# 4th Chamber Test Passed !!



## bowser666 (Aug 30, 2008)

Woohoo , I passed my 4th Chamber ( Yellow 2nd) belt test last night. I now get to attend intermediate classes and get to start training in Shaolin Staff ! Just wanted to give everyone a update on how my training is going. So far so good!

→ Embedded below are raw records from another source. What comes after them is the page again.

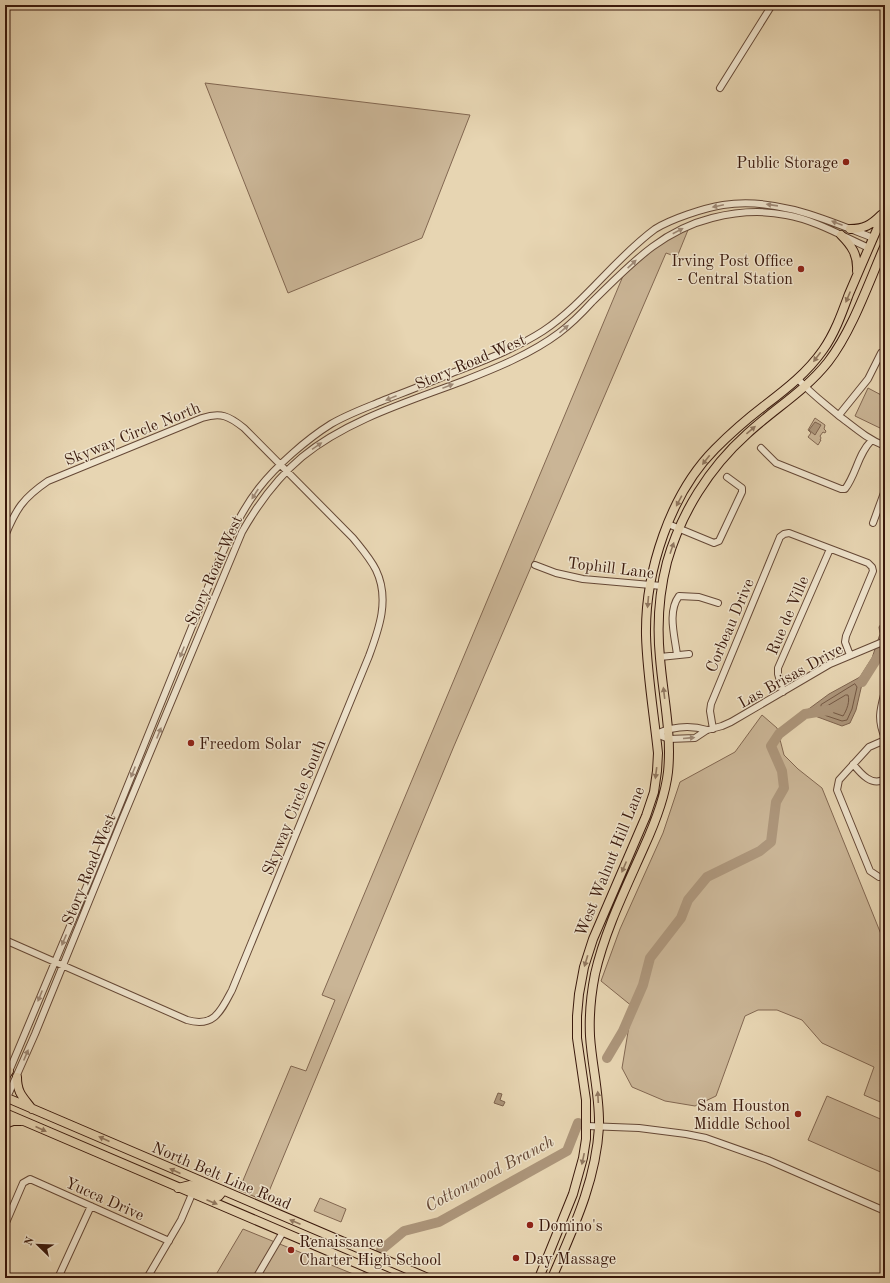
<svg xmlns="http://www.w3.org/2000/svg" width="890" height="1283" viewBox="0 0 890 1283" font-family="'Old Standard TT',serif">
<rect width="100%" height="100%" fill="#e7d5b2"/>
<filter id="stains"><feTurbulence type="fractalNoise" baseFrequency=".005" numOctaves="4"/><feColorMatrix values="0 0 0 0 .2 0 0 0 0 .09 0 0 0 0 .02 0 0 0 .5 -.17"/></filter>
<radialGradient id="worn" r=".72"><stop offset=".6" stop-color="#630" stop-opacity="0"/><stop offset="1" stop-color="#630" stop-opacity=".3"/></radialGradient>
<path fill="#cab596" stroke="#826751" d="M205 83 470 115 422 238 288 293Z
M688 230 677 257 666 253 454 746 265 1201 239 1190 291 1066 306 1071 335 1000 322 995 623 276C641 258 663 237 688 230Z
M868 388 885 397V423L882 429 855 416Z
M815 418 825 425 824 429 826 431 825 433 823 432 820 436 821 438 820 440H821L818 445 808 437 811 433 808 430Z
M762 715 777 728 784 755 798 769 822 788 885 944V1104L864 1095 874 1067 822 1043 802 1020 777 1010H758L745 1016 716 1096 695 1106 665 1101 632 1087 622 1068 628 1032 633 1007 601 981 620 929 663 833 680 782 735 752Z
M827 1096 885 1121V1174L808 1140Z
M320 1198 346 1209 341 1222 314 1211Z
M243 1229 363 1278H214Z"/>
<path fill="#ac957a" stroke="#7e634e" d="M815 422 821 425 815 435 809 430Z
M885 618V649L872 665 862 684 856 710 850 723 842 726 815 716 817 707 795 726 791 722 829 694 860 677 872 658 880 634 879 627Z
M498 1093 502 1094 500 1100 505 1102 503 1106 494 1103Z"/>
<g fill="none" stroke-linecap="round" stroke-linejoin="round">
<path stroke="#735743" stroke-width="1" d="M855 684 857 687 852 709 847 720 842 721 821 714V705Z
M846 695H848C850 701 847 710 843 716L826 710V707Z"/>
<path stroke="#ac957a" stroke-width="10" d="M862 682 881 652
M607 1058 623 1031 643 985 650 958 681 918 688 900 707 877 760 851 771 842 776 802 784 788 782 771 771 746 779 734 805 714 829 710
M381 1250 404 1231 439 1222 567 1151 578 1123
M365 1278 367 1275"/>
<defs>
<path id="minor" d="M720 88 772 5
M798 379C810 393 824 403 838 415 854 427 867 439 885 446
M839 415 868 379 881 353
M761 448 776 463 841 489H845C856 475 858 454 871 441
M873 523 885 490
M668 524 714 543 719 541 742 492V488L727 477
M5 536C16 509 23 498 48 481L202 418C221 412 229 416 244 428L353 538C361 548 370 558 376 570 390 599 379 629 369 656L232 990C221 1011 214 1028 187 1020L5 940
M535 565 556 573 583 579 662 586
M677 655C675 637 667 612 679 596L699 597 718 603
M660 657 689 654
M885 691C880 710 877 719 885 738
M783 692 778 674V668L830 549
M713 729 710 711 711 704 780 537 784 534 789 533 868 563 872 567 873 571 846 636 845 642 850 655
M656 734 669 739 695 738 707 730 722 726 731 722 830 664 885 641
M656 734C672 727 690 725 707 730
M885 740 869 747 839 780 837 790 870 871 879 877H885
M853 764C861 774 872 787 885 779
M5 1081 91 876 217 565C229 538 241 511 259 488 276 466 307 439 331 424 346 415 365 408 382 401 405 392 429 383 452 373 483 361 515 349 543 331 585 303 614 259 655 229 671 219 704 208 723 205 776 197 825 219 873 238
M5 1102 35 1034 122 820 242 532C258 504 277 478 302 457 347 420 410 401 463 381 496 368 531 354 559 333 571 324 582 313 592 302 629 266 660 231 712 218 736 212 762 210 786 215 815 220 842 236 869 248
M587 1126 639 1128 686 1134 706 1138 768 1160 885 1211
M5 1225 23 1183 30 1179 169 1241
M58 1278 91 1206
M147 1278 181 1220 192 1194
M256 1278 283 1232"/>
<path id="major" d="M850 229C864 229 871 225 881 215
M841 235C852 246 858 255 857 271
M5 1076 9 1071
M17 1077C17 1093 23 1097 32 1109
M5 1097C146 1158 287 1219 428 1278
M5 1113 391 1278
M5 1124 13 1121H21
M178 1188 190 1185 219 1196 223 1191
M539 1278 573 1194 583 1158 586 1139V1100L577 1038V1016L579 994 584 967 593 939 646 816 654 792 657 771 658 753C654 714 647 674 646 635 645 572 670 494 715 449 731 433 747 419 764 406 786 389 807 373 823 350 835 333 842 313 849 294 861 266 873 238 885 211
M552 1278C573 1229 596 1181 599 1127 600 1096 592 1067 590 1036 589 1015 591 994 595 974 605 930 626 888 644 847 655 823 665 798 668 772 672 734 663 696 660 658 657 627 659 593 667 562 681 513 709 468 747 434 774 409 805 391 828 362 852 331 869 282 885 245"/>
</defs>
<use href="#minor" stroke="#654836" stroke-width="8"/>
<use href="#major" stroke="#3a190c" stroke-width="10"/>
<use href="#minor" stroke="#efe4cd" stroke-width="6"/>
<use href="#major" stroke="#e7d5b2" stroke-width="8"/>
</g>
<defs><path id="oneway-solid" d="M-6-.8H1V-3.2L6.5 0L1 3.2V.8H-6Z"/></defs>
<g fill="#9e8976">
<use href="#oneway-solid" transform="translate(772 205) rotate(-172)"/>
<use href="#oneway-solid" transform="translate(718 206) rotate(168)"/>
<use href="#oneway-solid" transform="translate(837 223) rotate(-159)"/>
<use href="#oneway-solid" transform="translate(678 231) rotate(-28)"/>
<use href="#oneway-solid" transform="translate(632 264) rotate(-43)"/>
<use href="#oneway-solid" transform="translate(564 329) rotate(-41)"/>
<use href="#oneway-solid" transform="translate(448 386) rotate(-21)"/>
<use href="#oneway-solid" transform="translate(391 398) rotate(158)"/>
<use href="#oneway-solid" transform="translate(317 446) rotate(-34)"/>
<use href="#oneway-solid" transform="translate(255 494) rotate(123)"/>
<use href="#oneway-solid" transform="translate(182 652) rotate(112)"/>
<use href="#oneway-solid" transform="translate(159 733) rotate(-68)"/>
<use href="#oneway-solid" transform="translate(689 738) rotate(-5)"/>
<use href="#oneway-solid" transform="translate(133 772) rotate(112)"/>
<use href="#oneway-solid" transform="translate(64 940) rotate(113)"/>
<use href="#oneway-solid" transform="translate(40 996) rotate(112)"/>
<use href="#oneway-solid" transform="translate(26 1055) rotate(-67)"/>
</g>
<g fill="#90775f">
<use href="#oneway-solid" transform="translate(848 297) rotate(113)"/>
<use href="#oneway-solid" transform="translate(817 357) rotate(127)"/>
<use href="#oneway-solid" transform="translate(751 430) rotate(-40)"/>
<use href="#oneway-solid" transform="translate(706 460) rotate(128)"/>
<use href="#oneway-solid" transform="translate(679 501) rotate(118)"/>
<use href="#oneway-solid" transform="translate(672 548) rotate(-71)"/>
<use href="#oneway-solid" transform="translate(648 602) rotate(95)"/>
<use href="#oneway-solid" transform="translate(664 693) rotate(-97)"/>
<use href="#oneway-solid" transform="translate(656 773) rotate(97)"/>
<use href="#oneway-solid" transform="translate(624 867) rotate(113)"/>
<use href="#oneway-solid" transform="translate(586 961) rotate(107)"/>
<use href="#oneway-solid" transform="translate(598 1097) rotate(-93)"/>
<use href="#oneway-solid" transform="translate(41 1129) rotate(24)"/>
<use href="#oneway-solid" transform="translate(104 1139) rotate(-156)"/>
<use href="#oneway-solid" transform="translate(583 1159) rotate(102)"/>
<use href="#oneway-solid" transform="translate(175 1171) rotate(-156)"/>
<use href="#oneway-solid" transform="translate(212 1202) rotate(23)"/>
<use href="#oneway-solid" transform="translate(295 1222) rotate(-157)"/>
</g>
<g fill="#8f2418" stroke="#efe4cd" stroke-width="1.5">
<circle cx="846" cy="162" r="4"/>
<circle cx="801" cy="269" r="4"/>
<circle cx="191" cy="743" r="4"/>
<circle cx="798" cy="1114" r="4"/>
<circle cx="530" cy="1225" r="4"/>
<circle cx="291" cy="1250" r="4"/>
<circle cx="516" cy="1258" r="4"/>
</g>
<g text-anchor="middle" stroke-width="3" stroke-linejoin="round" paint-order="stroke">
<g font-size="16" fill="#3a190c" stroke="#efe4cd" text-anchor="start">
<text x="838" y="168" text-anchor="end">Public Storage</text>
<text x="793" y="266" text-anchor="end">Irving Post Office<tspan x="793" dy="18">- Central Station</tspan></text>
<text x="199" y="749">Freedom Solar</text>
<text x="790" y="1111" text-anchor="end">Sam Houston<tspan x="790" dy="18">Middle School</tspan></text>
<text x="538" y="1231">Domino's</text>
<text x="299" y="1247">Renaissance<tspan x="299" dy="18">Charter High School</tspan></text>
<text x="524" y="1264">Day Massage</text>
</g>
<g font-size="16" fill="#3a190c" stroke="#efe4cd">
<text transform="translate(470 361) rotate(-23)" y="6">Story Road West</text>
<text transform="translate(132 433) rotate(-22)" y="6">Skyway Circle North</text>
<text transform="translate(611 567) rotate(7)" y="6">Tophill Lane</text>
<text transform="translate(213 570) rotate(-66)" y="6">Story Road West</text>
<text transform="translate(787 615) rotate(-67)" y="6">Rue de Ville</text>
<text transform="translate(729 625) rotate(-67)" y="6">Corbeau Drive</text>
<text transform="translate(790 675) rotate(-29)" y="6">Las Brisas Drive</text>
<text transform="translate(293 807) rotate(-68)" y="6">Skyway Circle South</text>
<text transform="translate(609 861) rotate(-68)" y="6">West Walnut Hill Lane</text>
<text transform="translate(88 869) rotate(-68)" y="6">Story Road West</text>
<text transform="translate(222 1175) rotate(23)" y="6">North Belt Line Road</text>
<text transform="translate(105 1198) rotate(24)" y="6">Yucca Drive</text>
</g>
<g font-size="17" font-style="italic" fill="#624432" stroke="#efe4cd">
<text transform="translate(489 1173) rotate(-28)" y="6">Cottonwood Branch</text>
</g>
</g>
<rect width="890" height="1283" fill="none" stroke="#e7d5b2" stroke-width="20"/>
<rect x="6" y="6" width="878" height="1271" fill="none" stroke="#3a190c" stroke-width="2"/>
<rect x="10" y="10" width="870" height="1263" fill="none" stroke="#3a190c"/>
<g transform="translate(38 1245) rotate(293)" stroke="#efe4cd" stroke-width="3" paint-order="stroke">
<path d="M0-3L7 15L0 10L-7 15Z" fill="#3a190c"/>
<text y="-6" font-size="11" font-weight="bold" text-anchor="middle" fill="#3a190c">N</text>
</g>
<rect width="100%" height="100%" filter="url(#stains)"/>
<rect width="100%" height="100%" fill="url(#worn)"/>
</svg>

Next up chamber 5.  Also so people understand , Black Belt test is Chamber 13. So I still have a ways to go   Almost halfway though, but from here on I think the training is going to intensify and get more difficult.


----------



## masherdong (Aug 30, 2008)

Congrats!


----------



## MA-Caver (Aug 30, 2008)

Keep it up keep it going ... congratulations. :asian:


----------



## bluekey88 (Aug 30, 2008)

Excellent news...keep up the hard work!


----------



## terryl965 (Aug 30, 2008)

Great news keep up the great work.


----------



## Brandon Fisher (Aug 30, 2008)

Congrats!!  Keep it up!!


----------



## bluemtn (Aug 30, 2008)

Congratulations, and best wishes on your training!


----------



## shihansmurf (Aug 31, 2008)

Congrats!

Mark


----------



## Brian R. VanCise (Aug 31, 2008)

Congratulations!


----------